*Supplied passage:*
BEGIN

    I have 3 nephews, 24, 20 and 15, I am 49. Love them like they were my own kids. Proud of all 3.

  8. Being seen as a bottomless purse, unless that’s just my family. I’m single, childfree and have a decent disposable income. I’ve been bankrolling my sister for years, there was a lot of ‘it’s such a shame we can’t afford summer club for the children, they’d really enjoy seeing their friends…’ I’ve toughened up a lot in recent years though. I love them, and they’ll end up inheriting it, but at the moment, I’m semi retired and there’s a lot I want to do with my life yet.

  9. My brother is about to have a child and I really do hope he doesn’t adopt our mother’s parenting style, him and his girlfriend are so nice but I still worry about it.

    Our mother only had kids to have control, we both have cut her off, well I have and he did but I think he is talking to her again…

  10. It’s hard to not interfere when you feel a different way than your sibling.

    My sister is a single mom. My nephew, I’m sure was pressured to lie to his counselor about his home life. My nephew just doesn’t lie. Anyways, I think he was questioned so much by this counselor, he finally told her what she wanted to hear. He lied and said he had a little brother and that he sees his dad on the weekends.

    His dad left him and my sister while my sister was pregnant. He has half siblings but he doesn’t not know them. My sister went crazy and yelled at him. She asked why he had lied. I told her it’s not like him to lie and I felt he counselor pressured him to give an answer he felt she wanted. Later that day, my nephew confided in me that he was upset that his mom kept going on trips. She had a guy she was dating and would fly out Friday-Monday to go on trips w him. My sister went from homebody to being out of the house most nights. My nephew had a hard time adjusting to that.

    Well later that day, we were at my house and she laid into him. Telling him he didn’t want a dad, that no one wants him, that she has to work hard for him to be ungrateful. My fiancé and I were so appalled but who were we to tell her what to do with her child?

    I did let her know later on I felt she was far too intense. However, she felt justified with her response. It was hard to see her tear down my nephew. He is seven and it’s just painful. Of course he knows he’s loved and wanted by other family members but it can’t feel good to have your mom treat you that way.

END

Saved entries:
BEGIN

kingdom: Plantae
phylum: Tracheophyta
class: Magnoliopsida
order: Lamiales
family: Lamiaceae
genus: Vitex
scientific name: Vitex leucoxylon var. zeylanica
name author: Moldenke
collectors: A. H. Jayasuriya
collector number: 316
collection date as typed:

END

*Task statement:* Extend the text on life as an aunt or uncle, picking up right after its last sentence.

*Task output:*
    Anyways, that’s the hard thing about being an aunt or uncle. Not your kid, you don’t have a say.

  11. Lately it’s been “you’re the aunt of my kids so you should be obsessed with them!!!” I was with the first five, so give me a break Susan

  12. MY biggest challenge was not getting in the way of how my sister raised her son. She is younger than me and there were times I thought she wasn’t doing a good job…it was hard because the kid had no limits which made my “job” harder when I had to take care of him. But he’s the cutest!

  13. This might just be specific to my situation, but my older brother has two kids that I love so much, I always go visit and do things with them, have sleepovers so their parents get a break, etc. But I know for a fact that when/if I have a kid mine won’t get the same attention I give his.

    Also, my sil has a habit of snide little comments that I don’t think she intends to be snide, but it’s like she judges me for choices I make when I’m 100% responsible for the kids.

  14. My nephew once asked me why I always spent the night at his grandad’s house when I’d come into town. He also asked why I have a bedroom at his grandad’s house but his mom (my step sister) didn’t. I realized then that he didn’t understand that his granddaddy was my father lol. He was 4 at the time. That was really the only difficulty I’ve experienced.

  15. If you don’t have kids of your own, the kids will be dropped off, handed off to you randomly with the expectation you take care of them.

  16. I live 4 hours away from my nephew. He just turned one. I worry that I miss out on a lot and we wont connect once he is older since he won’t know me as well.